Saved data entries:
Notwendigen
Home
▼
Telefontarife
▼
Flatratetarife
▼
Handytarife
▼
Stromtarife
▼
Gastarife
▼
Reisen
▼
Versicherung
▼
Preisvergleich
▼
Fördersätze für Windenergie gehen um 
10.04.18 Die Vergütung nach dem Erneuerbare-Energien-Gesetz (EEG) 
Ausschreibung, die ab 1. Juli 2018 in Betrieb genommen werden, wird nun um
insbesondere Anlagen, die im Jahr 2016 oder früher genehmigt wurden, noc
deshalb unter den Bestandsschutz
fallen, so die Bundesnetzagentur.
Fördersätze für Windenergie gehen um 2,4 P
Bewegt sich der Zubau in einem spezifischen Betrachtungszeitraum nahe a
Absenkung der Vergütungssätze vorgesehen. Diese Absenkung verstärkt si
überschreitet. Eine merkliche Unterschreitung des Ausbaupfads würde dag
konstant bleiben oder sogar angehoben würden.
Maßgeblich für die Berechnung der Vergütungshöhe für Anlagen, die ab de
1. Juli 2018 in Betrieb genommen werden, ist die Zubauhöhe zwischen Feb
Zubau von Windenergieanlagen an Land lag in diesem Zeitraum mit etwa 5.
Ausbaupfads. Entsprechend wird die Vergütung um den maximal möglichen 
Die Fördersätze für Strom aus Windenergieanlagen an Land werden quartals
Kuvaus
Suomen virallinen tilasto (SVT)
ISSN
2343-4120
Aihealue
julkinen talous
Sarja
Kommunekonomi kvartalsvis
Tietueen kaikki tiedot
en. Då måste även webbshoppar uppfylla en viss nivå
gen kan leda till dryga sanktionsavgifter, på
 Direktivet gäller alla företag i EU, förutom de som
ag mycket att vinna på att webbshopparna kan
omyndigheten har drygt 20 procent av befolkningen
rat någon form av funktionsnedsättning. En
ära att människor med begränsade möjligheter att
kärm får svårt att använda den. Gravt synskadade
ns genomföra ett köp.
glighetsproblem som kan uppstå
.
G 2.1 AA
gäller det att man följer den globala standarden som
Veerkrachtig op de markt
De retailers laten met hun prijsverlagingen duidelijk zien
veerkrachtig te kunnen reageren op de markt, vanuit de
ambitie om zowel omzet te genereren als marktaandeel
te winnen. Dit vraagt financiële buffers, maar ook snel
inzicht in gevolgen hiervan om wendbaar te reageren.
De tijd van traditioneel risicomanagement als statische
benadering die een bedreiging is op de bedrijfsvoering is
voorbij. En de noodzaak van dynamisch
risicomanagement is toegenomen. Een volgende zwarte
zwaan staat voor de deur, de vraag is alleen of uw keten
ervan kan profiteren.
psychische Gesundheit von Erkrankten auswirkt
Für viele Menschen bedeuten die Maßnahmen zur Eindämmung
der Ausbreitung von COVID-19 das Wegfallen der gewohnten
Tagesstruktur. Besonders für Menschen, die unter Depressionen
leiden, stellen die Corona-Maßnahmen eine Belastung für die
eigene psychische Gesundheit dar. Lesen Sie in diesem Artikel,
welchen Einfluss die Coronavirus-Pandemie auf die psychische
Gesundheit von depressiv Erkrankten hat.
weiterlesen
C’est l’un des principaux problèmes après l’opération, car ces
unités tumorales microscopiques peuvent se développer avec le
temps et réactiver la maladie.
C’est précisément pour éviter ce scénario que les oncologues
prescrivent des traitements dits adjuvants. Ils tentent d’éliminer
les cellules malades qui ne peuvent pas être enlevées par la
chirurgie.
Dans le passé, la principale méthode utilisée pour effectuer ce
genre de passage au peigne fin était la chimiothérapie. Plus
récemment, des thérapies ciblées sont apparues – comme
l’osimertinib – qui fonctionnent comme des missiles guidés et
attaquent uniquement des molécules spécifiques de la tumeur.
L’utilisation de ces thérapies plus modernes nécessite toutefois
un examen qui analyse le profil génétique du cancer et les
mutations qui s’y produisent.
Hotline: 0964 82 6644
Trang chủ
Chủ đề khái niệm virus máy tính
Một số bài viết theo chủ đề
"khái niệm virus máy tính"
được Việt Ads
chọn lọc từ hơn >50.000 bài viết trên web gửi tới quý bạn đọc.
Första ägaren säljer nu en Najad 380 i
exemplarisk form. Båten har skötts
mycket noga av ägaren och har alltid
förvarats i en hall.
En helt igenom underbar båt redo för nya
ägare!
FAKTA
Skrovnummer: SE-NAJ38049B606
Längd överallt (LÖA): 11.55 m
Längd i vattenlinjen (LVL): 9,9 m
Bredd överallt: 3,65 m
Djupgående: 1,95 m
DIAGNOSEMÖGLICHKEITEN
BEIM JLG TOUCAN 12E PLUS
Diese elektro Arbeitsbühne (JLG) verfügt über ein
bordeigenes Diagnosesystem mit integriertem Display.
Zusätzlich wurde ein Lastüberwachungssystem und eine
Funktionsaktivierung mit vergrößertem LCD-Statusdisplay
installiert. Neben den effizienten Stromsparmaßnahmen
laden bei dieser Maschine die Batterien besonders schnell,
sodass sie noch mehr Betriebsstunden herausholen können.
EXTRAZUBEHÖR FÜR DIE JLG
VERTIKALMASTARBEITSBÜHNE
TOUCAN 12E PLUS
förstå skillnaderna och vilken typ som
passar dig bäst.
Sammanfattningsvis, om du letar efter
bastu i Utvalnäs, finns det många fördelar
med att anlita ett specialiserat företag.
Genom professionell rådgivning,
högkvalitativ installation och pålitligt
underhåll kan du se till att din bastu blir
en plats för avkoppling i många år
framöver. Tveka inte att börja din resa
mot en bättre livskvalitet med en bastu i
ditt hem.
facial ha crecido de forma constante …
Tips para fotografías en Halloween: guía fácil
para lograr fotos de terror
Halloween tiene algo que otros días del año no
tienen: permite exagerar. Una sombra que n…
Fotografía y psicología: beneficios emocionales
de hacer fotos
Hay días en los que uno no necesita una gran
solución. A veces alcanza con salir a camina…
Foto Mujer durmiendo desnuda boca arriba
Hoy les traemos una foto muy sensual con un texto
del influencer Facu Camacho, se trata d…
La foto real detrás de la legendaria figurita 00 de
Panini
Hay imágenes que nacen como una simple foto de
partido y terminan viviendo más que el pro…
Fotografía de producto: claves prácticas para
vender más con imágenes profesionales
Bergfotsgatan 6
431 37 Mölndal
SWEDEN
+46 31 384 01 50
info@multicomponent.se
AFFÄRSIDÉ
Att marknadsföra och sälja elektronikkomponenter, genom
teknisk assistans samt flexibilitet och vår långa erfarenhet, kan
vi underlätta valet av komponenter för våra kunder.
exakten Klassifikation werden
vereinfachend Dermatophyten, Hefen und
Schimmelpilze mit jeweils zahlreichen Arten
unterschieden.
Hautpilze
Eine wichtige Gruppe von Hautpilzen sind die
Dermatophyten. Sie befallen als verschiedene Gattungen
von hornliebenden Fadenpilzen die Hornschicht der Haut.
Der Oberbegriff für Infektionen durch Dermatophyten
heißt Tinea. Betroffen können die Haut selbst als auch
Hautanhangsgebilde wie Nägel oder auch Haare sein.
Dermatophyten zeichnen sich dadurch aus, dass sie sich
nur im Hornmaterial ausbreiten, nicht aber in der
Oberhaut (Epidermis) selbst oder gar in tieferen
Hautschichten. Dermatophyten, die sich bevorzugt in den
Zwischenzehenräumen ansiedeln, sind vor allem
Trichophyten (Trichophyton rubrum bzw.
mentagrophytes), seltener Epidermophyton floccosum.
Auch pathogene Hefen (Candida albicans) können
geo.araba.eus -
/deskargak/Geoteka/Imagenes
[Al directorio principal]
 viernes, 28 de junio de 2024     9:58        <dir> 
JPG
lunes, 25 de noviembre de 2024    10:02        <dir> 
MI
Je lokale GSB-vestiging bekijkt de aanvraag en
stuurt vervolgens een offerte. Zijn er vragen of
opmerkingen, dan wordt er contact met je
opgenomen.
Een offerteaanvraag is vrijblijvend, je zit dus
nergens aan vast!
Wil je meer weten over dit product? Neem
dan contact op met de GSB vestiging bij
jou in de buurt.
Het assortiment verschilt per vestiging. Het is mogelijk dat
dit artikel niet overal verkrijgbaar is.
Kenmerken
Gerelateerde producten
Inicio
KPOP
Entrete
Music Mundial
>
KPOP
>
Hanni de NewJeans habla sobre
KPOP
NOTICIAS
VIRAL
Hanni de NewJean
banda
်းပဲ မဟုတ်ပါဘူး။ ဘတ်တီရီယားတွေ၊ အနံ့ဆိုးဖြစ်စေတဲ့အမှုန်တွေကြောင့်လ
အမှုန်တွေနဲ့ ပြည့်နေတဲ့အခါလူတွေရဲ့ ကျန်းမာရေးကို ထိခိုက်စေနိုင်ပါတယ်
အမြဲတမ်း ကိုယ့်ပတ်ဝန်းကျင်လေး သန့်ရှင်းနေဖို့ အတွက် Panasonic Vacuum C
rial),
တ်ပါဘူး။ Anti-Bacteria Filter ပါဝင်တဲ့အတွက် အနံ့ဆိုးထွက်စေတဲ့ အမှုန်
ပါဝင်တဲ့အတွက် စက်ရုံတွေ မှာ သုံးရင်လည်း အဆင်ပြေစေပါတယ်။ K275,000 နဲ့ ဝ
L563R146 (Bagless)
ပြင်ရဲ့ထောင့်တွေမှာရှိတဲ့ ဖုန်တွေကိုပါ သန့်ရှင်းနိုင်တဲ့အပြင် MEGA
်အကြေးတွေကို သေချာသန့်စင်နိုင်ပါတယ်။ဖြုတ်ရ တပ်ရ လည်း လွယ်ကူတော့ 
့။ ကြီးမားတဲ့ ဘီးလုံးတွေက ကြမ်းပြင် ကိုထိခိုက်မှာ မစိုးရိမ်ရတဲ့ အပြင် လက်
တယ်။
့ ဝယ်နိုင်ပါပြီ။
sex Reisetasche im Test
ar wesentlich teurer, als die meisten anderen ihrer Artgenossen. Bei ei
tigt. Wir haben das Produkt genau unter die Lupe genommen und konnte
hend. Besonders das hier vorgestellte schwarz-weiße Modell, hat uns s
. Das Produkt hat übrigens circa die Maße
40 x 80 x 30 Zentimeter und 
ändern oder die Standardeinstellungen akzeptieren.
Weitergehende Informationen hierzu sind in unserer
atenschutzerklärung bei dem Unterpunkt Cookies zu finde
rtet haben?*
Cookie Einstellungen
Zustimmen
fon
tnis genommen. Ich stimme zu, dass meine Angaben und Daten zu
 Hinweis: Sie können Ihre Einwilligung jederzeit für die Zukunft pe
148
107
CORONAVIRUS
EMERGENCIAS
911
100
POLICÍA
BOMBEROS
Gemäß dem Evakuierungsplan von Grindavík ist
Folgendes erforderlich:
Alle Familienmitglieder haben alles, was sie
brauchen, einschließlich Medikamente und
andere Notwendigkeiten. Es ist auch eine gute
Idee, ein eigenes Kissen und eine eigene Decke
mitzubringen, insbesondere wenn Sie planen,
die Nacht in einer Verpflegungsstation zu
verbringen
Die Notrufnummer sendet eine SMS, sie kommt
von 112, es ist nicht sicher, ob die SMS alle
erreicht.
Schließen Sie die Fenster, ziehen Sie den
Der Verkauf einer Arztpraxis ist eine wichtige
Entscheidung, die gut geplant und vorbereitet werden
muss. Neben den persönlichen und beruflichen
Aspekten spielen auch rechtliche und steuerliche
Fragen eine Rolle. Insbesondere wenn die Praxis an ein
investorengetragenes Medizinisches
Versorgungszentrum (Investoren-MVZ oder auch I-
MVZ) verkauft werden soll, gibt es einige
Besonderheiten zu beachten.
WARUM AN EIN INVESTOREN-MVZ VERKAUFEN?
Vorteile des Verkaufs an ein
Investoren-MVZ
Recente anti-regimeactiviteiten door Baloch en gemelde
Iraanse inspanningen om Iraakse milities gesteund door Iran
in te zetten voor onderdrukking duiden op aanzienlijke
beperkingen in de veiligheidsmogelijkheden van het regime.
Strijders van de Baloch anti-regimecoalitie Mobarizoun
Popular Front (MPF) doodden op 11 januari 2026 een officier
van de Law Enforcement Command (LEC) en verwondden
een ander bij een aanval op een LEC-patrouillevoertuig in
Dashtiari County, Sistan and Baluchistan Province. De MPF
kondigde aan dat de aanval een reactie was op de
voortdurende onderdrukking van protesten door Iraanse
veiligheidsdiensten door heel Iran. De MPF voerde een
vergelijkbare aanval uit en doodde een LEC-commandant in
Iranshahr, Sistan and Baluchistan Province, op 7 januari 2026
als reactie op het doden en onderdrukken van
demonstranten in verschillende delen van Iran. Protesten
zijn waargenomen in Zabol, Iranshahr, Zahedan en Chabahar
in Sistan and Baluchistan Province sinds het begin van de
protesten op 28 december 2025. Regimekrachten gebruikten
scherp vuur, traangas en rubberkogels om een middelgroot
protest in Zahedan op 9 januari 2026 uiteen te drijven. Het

• **TASK INSTRUCTIONS**: Say how many lines of the data include the word "Fördersätze". Nothing other than the number should be given.

• **SOLUTION TO THIS TASK**: 3